D'emblée, nous avons voulu leur rendre hommage...
Car si l'on se souvient du père Laruelle, d'Albert Londres, de Bernstein, de Francis Pélissier le sorcier de la route, de Dozol, de Kovacs, d'Hidalgo, de Caudrilliers, de Minville,de Georges Briquet, de Pellos, de Panosetti, l'homme aux mains d'or, de Georges Berretrot, de Spitzer du Métro, de Maigrot, de Poulenard, de Gibassier l'ami de Bouin, de Géo Lefèvre, de Vianey, de Terray, d'Octave Feuillet, d'Arpin, de Suzanne Berlioux, de Daniel Clément, de Kimpton, de Batteux, ou de Jules Védrines, nous n'oublions aucun des autres. Ils aimaient le sport passionnément. A en mourir ; pour certains.

En casquette ou chapeau, les journalistes, photographes, contrôleurs ou chargés de ravitaillement témoignent des temps héroïques du sport.
Les fragiles microphones et appareils photos reposent encore sur des pieds, les géants de la route ne sortent guère des chemins de traverse, et quand ils se désaltèrent c'est à la louche, comme de vulgaires pékins...

A l'arrivée, vingt-cinq gars éreintés et noirs de poussière tapent à la machine derrière les tribunes des stades et hurlent en même temps leurs articles en français, en italien, en flamand, dans vingt-cinq appareils différents, entourés par des petites standardistes régionales entièrement terrorisées. Après quoi, il faut faire le tour des hôtels où les coureurs sont déjà allongés sur la table de massage. On les interroge, on les encourage, on prend la température des équipes. Puis, on écrit encore. Enfin, on a peut-être le temps de prendre un bain, peut-être le temps de dîner, peut-être le temps de dormir un peu, mais ce n'est pas certain. Ce qui est sûr, c'est que le lendemain il faut tout recommencer.

Kléber Haedens

1935 - Romain Maes au micro

Avec la TSF est apparue au début des années 1920 une nouvelle sorte de journaliste. D'abord confinés au bord de la pelouse de Colombes, ou de la piste du Vel'd'Hiv, ces nouveaux journalistes dont Raymond Dehorter, "le parleur inconnu", est le maître, vont bientôt prendre la route.
Avec Jean Antoine, ils sont sur le Tour dès 1929. Et en 1935, les Dauven, Virot, Lévitan, Briquet sont donc bien rodés pour célèbrer les exploits de Romain Maes, un petit Belge, qui met un terme à une inoubliable série de succès français.

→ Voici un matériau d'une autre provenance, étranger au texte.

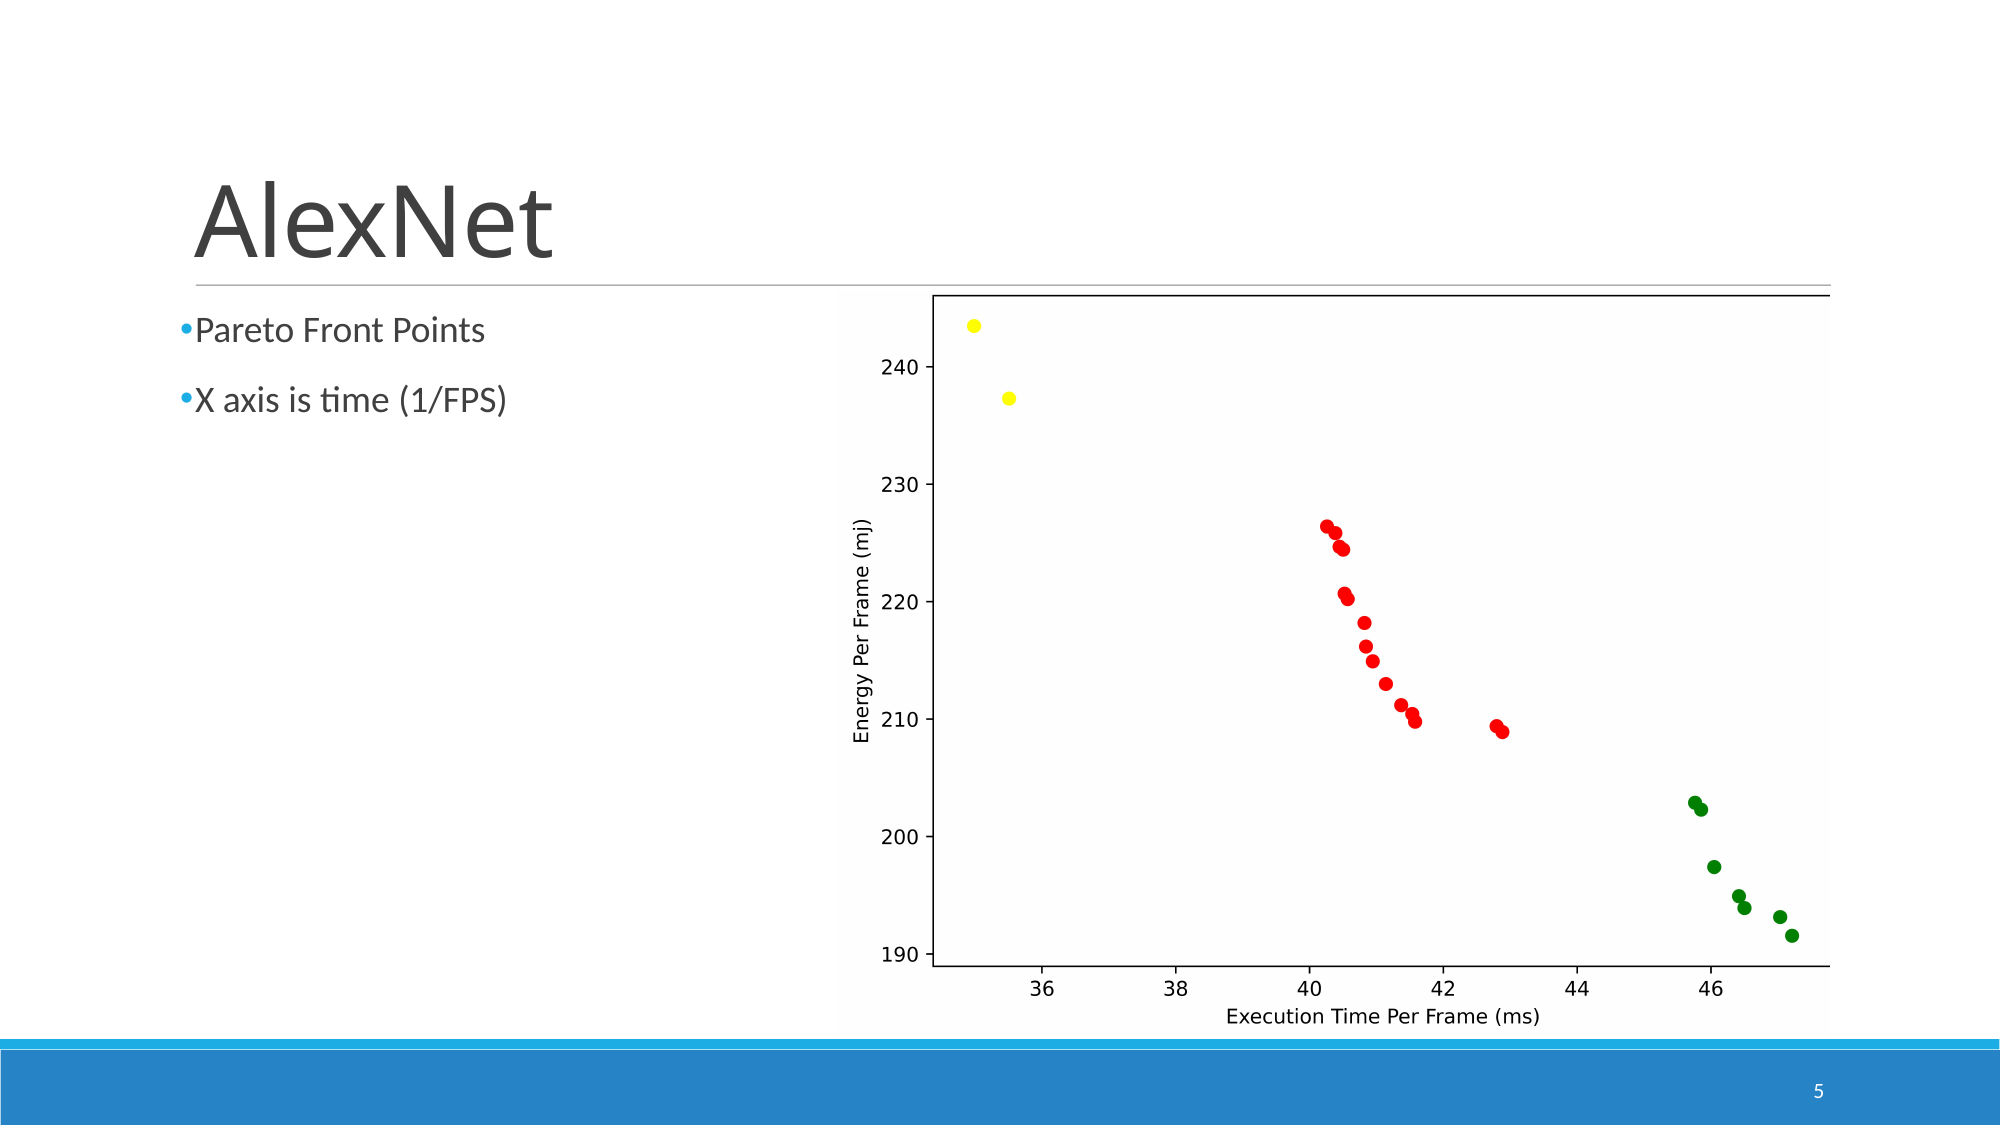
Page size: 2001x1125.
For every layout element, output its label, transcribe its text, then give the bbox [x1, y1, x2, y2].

text_box Pareto Front Points X axis is time (1/FPS) [180, 302, 832, 963]
picture [837, 290, 1831, 1036]
text_box 5 [1624, 1059, 1840, 1120]
text_box AlexNet [180, 47, 1830, 285]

Les joueurs n'aiment pas le journaliste. D'abord, a-t-il touché une fois de sa vie un ballon, ce plumitif? Etait-il sur le terrain au moment du penalty ; s'est-il inquiété de connaître l'exacte raison des remplacements à la mi-temps? Pourquoi vient-il nous peloter aux vestiaires pour les interviews et nous matraquer ensuite dans son canard? Il a de la chance, le journaliste, que les footballeurs changent parfois de club et le retrouvent. Faute de quoi, on lui dirait ce que l'on pense. Le public n'aime pas le journaliste. Le journaliste écrit rarement ce que pense le public. Et le public, c'est le barman, le banquier, le dirigeant, l'entraîneur, le joueur, l'employé, un autre journaliste. Il se pourrait même que ce soit le journaliste lui-même, en contradiction flagrante avec ce qu'il écrivit voici quelques années. Inadmissible omnipotence, inadmissible prétention! Le bon journaliste devrait écrire ce que je pense, mais il n'en est pas de bons.
Ils regardent le match et prennent des notes. Les uns sur des petits bouts de papier carrés, les autres sur de grands blocs, couverts de signes mystérieux et d'écritures nerveuses. A la fin de la rencontre, les journalistes gueulent dans les téléphones, se rendent de petits services. Celui qui a fini le premier va chercher du thé ou de la bière. L'employé du stade, dans un lointain couloir, éteint la lumière des bancs de presse. Les journalistes ajoutent vite une ligne à propos de l'organisation déplorable du match.